The Munits auto created will generally have:

  • All the Munits generated for flows that are mentioned in that RAML or WSDL.
  • Each Munit flow will have “Set Payload” component that will contain the request message that is needed before starting the flow. This request message is auto picked from RAML if example is defined. MunitTools::getResourceAsString reads the file been specified.
  • In Execution section in each Munit flow there will be a flow starter, that will send the request message to a specific flow that needs to be tested out. It can be a flow reference, VM, HTTP “Request” in case of REST service or “Consumer” incase it’s a SOAP service based on the flow to be tested. Since we have build a REST service using RAML; Mule 4 automatically adds an HTTP “Request” component to it. **You might need to configure HTTP Requester or Web Consumer inside Munits so it can call your API’s endpoint.
  • In Validation section; Mule 4 auto adds assertions. One checks for the HTTP status code been returned by the API and other on checks for the final response returned by the Mule flow and compared it with the expected response. The expected response is auto picked by Mule 4 if its already defined in RAML inside response example.

 

Running Munits


You can go ahead and run Munits by right clicking and selection “Run MUnit Suite”.
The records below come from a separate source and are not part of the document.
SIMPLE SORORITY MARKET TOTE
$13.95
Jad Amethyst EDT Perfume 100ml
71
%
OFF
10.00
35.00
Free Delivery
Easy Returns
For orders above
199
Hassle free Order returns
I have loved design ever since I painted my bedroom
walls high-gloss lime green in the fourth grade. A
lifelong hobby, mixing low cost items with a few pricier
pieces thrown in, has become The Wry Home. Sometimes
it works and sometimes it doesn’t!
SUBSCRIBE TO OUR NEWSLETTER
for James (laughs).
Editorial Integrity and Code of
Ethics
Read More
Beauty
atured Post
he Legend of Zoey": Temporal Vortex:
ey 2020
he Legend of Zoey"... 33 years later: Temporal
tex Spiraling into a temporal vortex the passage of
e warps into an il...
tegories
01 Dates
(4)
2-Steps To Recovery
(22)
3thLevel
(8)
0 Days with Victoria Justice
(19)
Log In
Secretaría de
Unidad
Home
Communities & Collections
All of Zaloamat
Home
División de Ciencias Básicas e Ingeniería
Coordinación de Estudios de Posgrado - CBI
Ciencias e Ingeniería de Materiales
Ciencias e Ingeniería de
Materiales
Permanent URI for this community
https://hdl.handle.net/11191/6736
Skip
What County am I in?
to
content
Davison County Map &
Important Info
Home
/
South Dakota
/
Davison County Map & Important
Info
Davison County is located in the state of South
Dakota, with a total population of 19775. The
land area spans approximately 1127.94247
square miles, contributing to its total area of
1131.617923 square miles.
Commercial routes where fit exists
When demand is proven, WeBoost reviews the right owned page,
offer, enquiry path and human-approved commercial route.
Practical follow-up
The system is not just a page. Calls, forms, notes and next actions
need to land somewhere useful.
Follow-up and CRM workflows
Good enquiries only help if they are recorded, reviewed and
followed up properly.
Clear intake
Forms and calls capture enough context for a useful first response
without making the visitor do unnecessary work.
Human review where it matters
You can also run Munits from command prompt, just open your command prompt and go to the project root folder and type “mvn test”. This will run you MUnits from command prompt.

Why To Mock Connectors?


If we are not mocking our connectors, on running munits mule 4 will actually connect post request to the external environment through connectors used in out project. In this project since we are using salesforce connector to connect to salesforce environment, on running munits the flow connects to salesforces environment and post its request there. This can be a problem if we want to deploy our application on Production servers; data can get modified even before Mule APIs is deployed successfully.
Thus, mocking all your connectors, ensures that it doesn’t connect to external environment and uses predefined response every time.

How to Mock?


To Mock a connector, we need to place “Mock When” in Behavior section. And define its configuration.

You can set the processor attribute to define the processor to mock with the connector namespace and operation; and the with-attribute element to define the connector’s attribute name and value so that mule can identify which connector is to be mocked. “Then-return” you can define the message that is to be returned by the connector.

With this much configuration we are done with our MUnits.